Not all of the Chilean science presented was industrially applied in nature. One particularly promising piece of work was presented by Luis Burzio, research director of Bios Chile. His lab has discovered a hairpin RNA that may provide new diagnostics for identifying cancer cells, as well as a selective means of killing them.

Talks by the UCSF faculty were broad and encompassed their entire scientific careers. Alberts, who served as president of the National Academy of Sciences from 1993 to 2005, revealed he had no idea that he would end up in Washington, DC, when he wrote a letter early in his career about scientific creativity and laboratory size — using bread making as a metaphor. Alberts felt that small groups were more likely to perform innovative research, while large laboratories would churn out filler material. “I didn’t know I was starting a career in policy...I was just thinking of Wonder bread,” Alberts said.

arts
Visit to the public school

After the Columbus Day holiday, a symposium entitled Science & Science Education was held in the majestic law library at Universidad Católica, where Jorge Allende, president of the Chilean National Academy of Sciences, introduced Alberts and Patricia Caldera. Caldera is the academic coordinator of the Science & Health Education Partnership (SEP), an organization initiated by Alberts that pairs San Francisco Unified School District teachers with volunteer UCSF scientists to improve science education at all levels.

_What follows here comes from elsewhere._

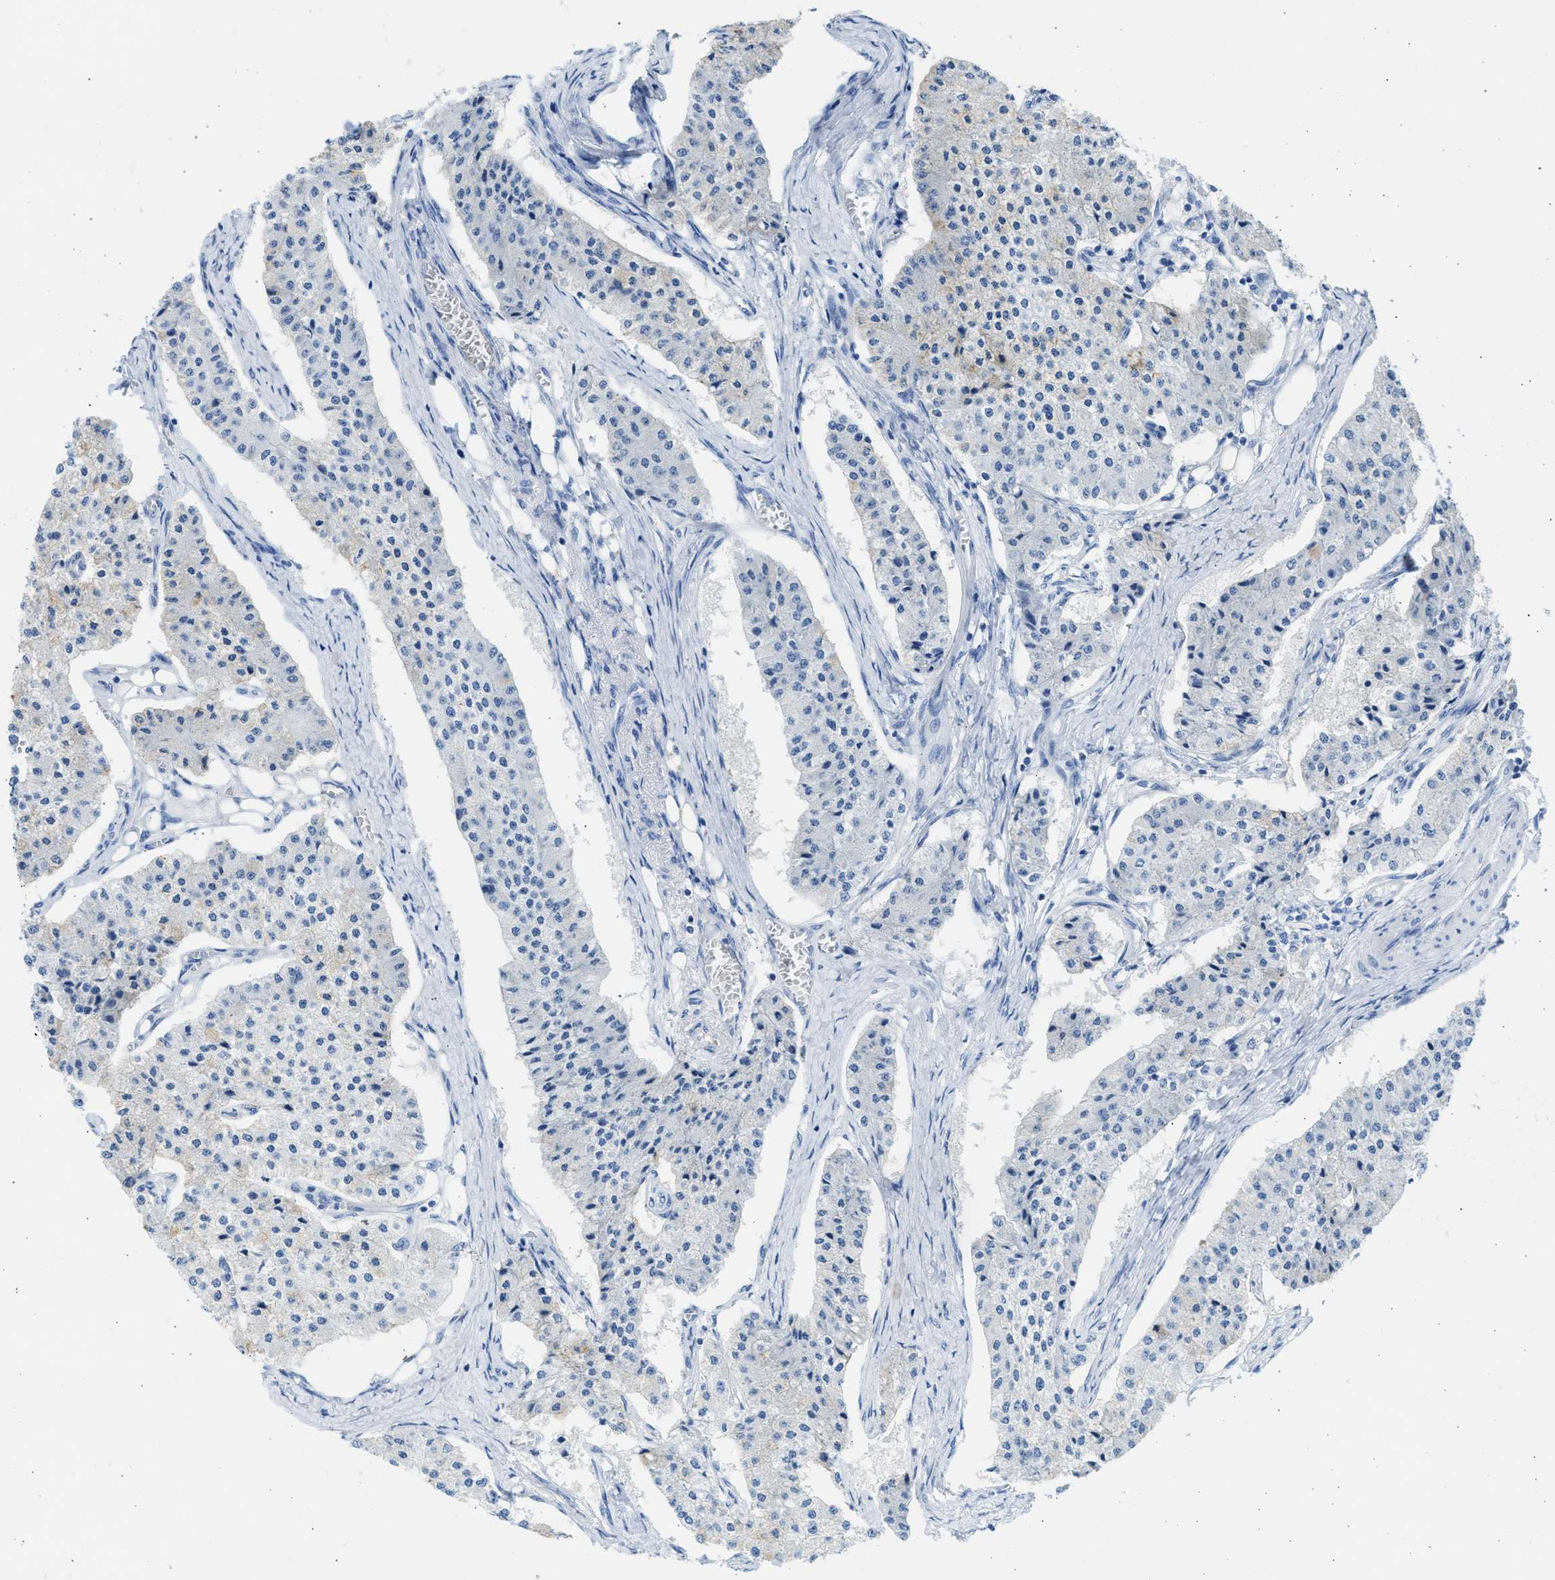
{"staining": {"intensity": "weak", "quantity": "<25%", "location": "cytoplasmic/membranous"}, "tissue": "carcinoid", "cell_type": "Tumor cells", "image_type": "cancer", "snomed": [{"axis": "morphology", "description": "Carcinoid, malignant, NOS"}, {"axis": "topography", "description": "Colon"}], "caption": "Tumor cells are negative for brown protein staining in carcinoid. (DAB immunohistochemistry (IHC) visualized using brightfield microscopy, high magnification).", "gene": "SPATA3", "patient": {"sex": "female", "age": 52}}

When asked about implementing an SEP-type program in Santiago, Caldera emphasized the self-sufficient nature of the system: “SEP is a model that can be applied everywhere. To initiate it, it can start small with a few interested teachers and scientists planning together what they want to accomplish and it can grow from there.”

Looking past the short-term successes of poster session suggestions or seminar question epiphanies, the extreme differences between the two communities encouraged reflection on the positions of scientists in the global community. Alberts felt the meeting “enable[d] our graduate students to experience how science can contribute, as well as how it might best be structured, in developing nation environments. For many students, this may profoundly affect future career directions.”

Poster session

Already a few Chilean participants have arranged for positions in UCSF labs, and time will reveal whether any of the UCSF participants begin careers in Chile. With Chilean science developing rapidly and the spectacular Chilean landscape of volcanoes, high deserts and hot springs to explore, the thought likely crossed every student’s mind on the long flight home.